▶ [Prompt]
How many lines in these entries contain the string "MCAS"? Reply with the number alone.

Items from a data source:
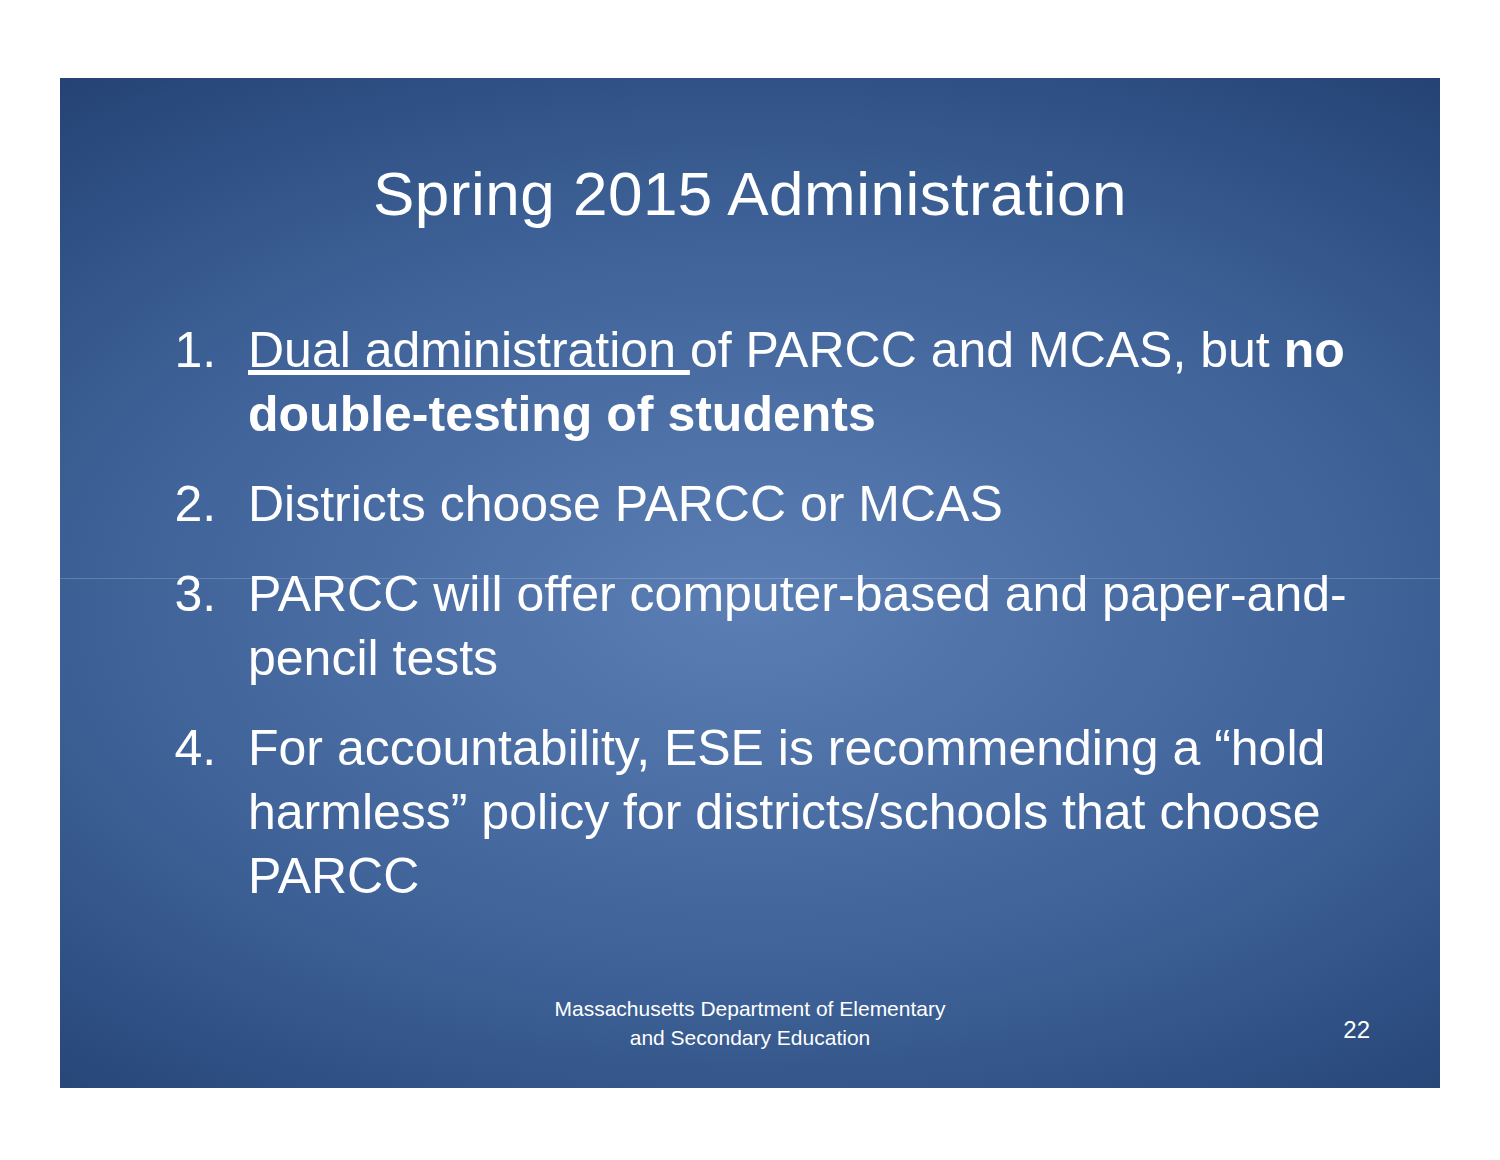Spring 2015 Administration
Dual administration of PARCC and MCAS, but no double-testing of students
Districts choose PARCC or MCAS
PARCC will offer computer-based and paper-and-pencil tests
For accountability, ESE is recommending a “hold harmless” policy for districts/schools that choose PARCC
Massachusetts Department of Elementary
and Secondary Education
22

▶ [Solved exercise]
2